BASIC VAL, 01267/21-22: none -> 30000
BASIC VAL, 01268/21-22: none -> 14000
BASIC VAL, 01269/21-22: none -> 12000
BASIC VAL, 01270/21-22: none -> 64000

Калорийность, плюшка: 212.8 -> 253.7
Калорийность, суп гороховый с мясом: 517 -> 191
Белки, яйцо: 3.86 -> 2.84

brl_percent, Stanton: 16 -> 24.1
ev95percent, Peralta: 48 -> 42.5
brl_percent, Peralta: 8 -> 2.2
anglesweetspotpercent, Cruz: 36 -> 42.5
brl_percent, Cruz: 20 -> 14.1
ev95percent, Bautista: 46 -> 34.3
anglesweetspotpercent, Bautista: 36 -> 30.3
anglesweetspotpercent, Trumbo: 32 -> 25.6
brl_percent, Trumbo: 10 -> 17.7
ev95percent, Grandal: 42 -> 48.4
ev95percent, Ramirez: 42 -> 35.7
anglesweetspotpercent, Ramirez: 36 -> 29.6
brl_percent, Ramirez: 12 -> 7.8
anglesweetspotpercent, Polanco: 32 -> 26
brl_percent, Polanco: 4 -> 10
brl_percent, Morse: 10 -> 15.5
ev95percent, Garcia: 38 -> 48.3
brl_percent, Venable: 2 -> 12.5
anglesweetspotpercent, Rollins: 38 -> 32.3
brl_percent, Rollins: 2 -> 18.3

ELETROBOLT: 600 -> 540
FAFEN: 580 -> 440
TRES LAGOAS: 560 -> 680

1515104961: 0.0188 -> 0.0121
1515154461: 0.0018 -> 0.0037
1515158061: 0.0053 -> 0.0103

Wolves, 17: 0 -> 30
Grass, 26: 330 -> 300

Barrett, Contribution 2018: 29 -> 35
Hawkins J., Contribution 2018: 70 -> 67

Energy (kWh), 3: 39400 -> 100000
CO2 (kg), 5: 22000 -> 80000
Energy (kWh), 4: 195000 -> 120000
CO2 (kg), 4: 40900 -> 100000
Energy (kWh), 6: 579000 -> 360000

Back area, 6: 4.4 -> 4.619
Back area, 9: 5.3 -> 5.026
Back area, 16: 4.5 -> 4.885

▶ REQUIRED WORK:
If a line in the material holds "Rollins", copy it.

▶ PROBLEM SOLUTION:
anglesweetspotpercent, Rollins: 38 -> 32.3
brl_percent, Rollins: 2 -> 18.3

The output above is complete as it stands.